Weather Forecast Project

This project focuses on forecasting weather conditions using Facebook Prophet. The primary objective is to predict future weather patterns based on historical weather data, emphasizing optimizing forecast accuracy and computational efficiency for large datasets.

Facebook Prophet is a powerful forecasting tool developed by Facebook's Core Data Science team. It is designed for making accurate forecasts with time series data by accommodating seasonal variations, holidays, and other predictable changes. In this project, we leverage the capabilities of Facebook Prophet to analyze and predict weather patterns in New York City and São Paulo. By utilizing historical weather data, the tool enables us to make informed predictions about future weather conditions.

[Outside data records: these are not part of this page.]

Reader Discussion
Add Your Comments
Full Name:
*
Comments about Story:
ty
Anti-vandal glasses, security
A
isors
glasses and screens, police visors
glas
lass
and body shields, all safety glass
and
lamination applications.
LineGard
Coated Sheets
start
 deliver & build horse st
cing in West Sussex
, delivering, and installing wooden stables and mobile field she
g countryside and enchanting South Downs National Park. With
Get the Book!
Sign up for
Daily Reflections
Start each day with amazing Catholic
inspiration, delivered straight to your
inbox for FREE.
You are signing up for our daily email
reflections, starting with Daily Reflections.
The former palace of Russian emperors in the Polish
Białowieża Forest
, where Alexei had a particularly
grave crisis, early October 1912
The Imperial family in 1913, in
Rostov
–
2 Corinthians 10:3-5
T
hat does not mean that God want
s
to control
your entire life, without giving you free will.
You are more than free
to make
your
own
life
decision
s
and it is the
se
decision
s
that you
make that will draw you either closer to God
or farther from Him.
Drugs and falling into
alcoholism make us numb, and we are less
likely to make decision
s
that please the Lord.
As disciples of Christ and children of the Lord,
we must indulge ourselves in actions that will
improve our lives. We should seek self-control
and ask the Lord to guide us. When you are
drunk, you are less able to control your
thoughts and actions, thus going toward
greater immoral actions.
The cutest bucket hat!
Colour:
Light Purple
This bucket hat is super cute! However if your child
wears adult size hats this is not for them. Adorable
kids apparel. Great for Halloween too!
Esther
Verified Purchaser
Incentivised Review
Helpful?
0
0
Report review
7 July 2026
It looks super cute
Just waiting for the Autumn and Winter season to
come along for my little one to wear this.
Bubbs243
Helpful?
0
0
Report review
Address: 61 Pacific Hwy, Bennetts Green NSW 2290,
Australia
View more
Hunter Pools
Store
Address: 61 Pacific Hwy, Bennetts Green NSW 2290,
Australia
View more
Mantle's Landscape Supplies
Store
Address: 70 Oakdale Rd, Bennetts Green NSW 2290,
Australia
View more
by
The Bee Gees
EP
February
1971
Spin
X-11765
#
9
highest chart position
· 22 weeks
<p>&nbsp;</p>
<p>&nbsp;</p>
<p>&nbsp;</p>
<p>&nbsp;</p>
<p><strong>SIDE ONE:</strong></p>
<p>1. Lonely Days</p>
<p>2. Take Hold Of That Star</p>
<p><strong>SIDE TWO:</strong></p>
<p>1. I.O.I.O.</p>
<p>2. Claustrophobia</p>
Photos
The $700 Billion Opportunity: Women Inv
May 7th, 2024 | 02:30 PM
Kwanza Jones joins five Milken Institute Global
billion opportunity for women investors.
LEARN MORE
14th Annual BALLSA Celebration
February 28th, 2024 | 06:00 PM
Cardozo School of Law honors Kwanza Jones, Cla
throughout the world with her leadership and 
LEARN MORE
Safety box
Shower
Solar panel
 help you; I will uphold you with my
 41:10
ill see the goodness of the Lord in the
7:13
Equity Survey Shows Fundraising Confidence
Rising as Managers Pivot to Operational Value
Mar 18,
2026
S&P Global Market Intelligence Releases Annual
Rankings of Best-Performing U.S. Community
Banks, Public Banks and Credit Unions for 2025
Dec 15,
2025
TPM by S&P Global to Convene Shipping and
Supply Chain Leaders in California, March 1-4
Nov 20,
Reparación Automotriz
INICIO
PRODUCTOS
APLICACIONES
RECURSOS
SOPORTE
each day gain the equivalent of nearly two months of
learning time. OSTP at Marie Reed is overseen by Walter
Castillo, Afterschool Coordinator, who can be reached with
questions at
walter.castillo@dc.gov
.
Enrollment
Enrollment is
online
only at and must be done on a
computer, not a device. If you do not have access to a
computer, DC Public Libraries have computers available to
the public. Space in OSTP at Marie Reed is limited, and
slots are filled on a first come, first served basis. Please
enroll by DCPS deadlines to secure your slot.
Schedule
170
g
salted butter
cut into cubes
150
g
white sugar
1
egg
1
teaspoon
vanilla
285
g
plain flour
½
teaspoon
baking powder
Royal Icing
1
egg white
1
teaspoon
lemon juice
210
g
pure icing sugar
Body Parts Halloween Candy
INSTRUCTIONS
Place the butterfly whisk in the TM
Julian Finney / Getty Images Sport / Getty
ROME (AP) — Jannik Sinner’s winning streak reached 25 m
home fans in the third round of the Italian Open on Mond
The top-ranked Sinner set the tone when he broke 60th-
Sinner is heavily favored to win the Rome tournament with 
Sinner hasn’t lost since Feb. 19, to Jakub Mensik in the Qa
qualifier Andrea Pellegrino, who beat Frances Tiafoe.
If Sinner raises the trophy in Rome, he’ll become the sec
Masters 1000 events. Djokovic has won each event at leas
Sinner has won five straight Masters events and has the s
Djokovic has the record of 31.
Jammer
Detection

We begin testing the model with a smaller dataset containing weather data from NY throughout 2019. Importing Prophert and making a forecast of one year for the average temperature shows considerable limitations, this indicates that the dataset is too small to serve as adquate input for predictions.

A larger dataset can be found in kaggle with weather data collected in the Central Park since 1869. Performing the same analysis as before we find a much better fitting that captures the seasonality of the data. Yearly trends are also evident, with an expected temperature peak during summer.

We may evaluate the model's performance with Prophet's diagnostics tool. The performance metrics contain information about the forecast accuracy, including the Mean Squared Error (MSE), Root Mean Squared Error (RMSE), Mean Absolute Error (MAE), Mean Absolute Percentage Error (MAPE), Median Absolute Deviation (MDAPE), and Symmetric Mean Absolute Percentage Error (SMAPE). These metrics help in understanding the model's prediction capabilities over different forecast horizons. We find, for instance, that our forecasts display a coverage of around 70%, which suggests that the actual values fall within the predictive intervals provided by the model in about 70% of cases. This coverage metric provides insight into the uncertainty of the model's predictions and helps us gauge the reliability of the forecasts.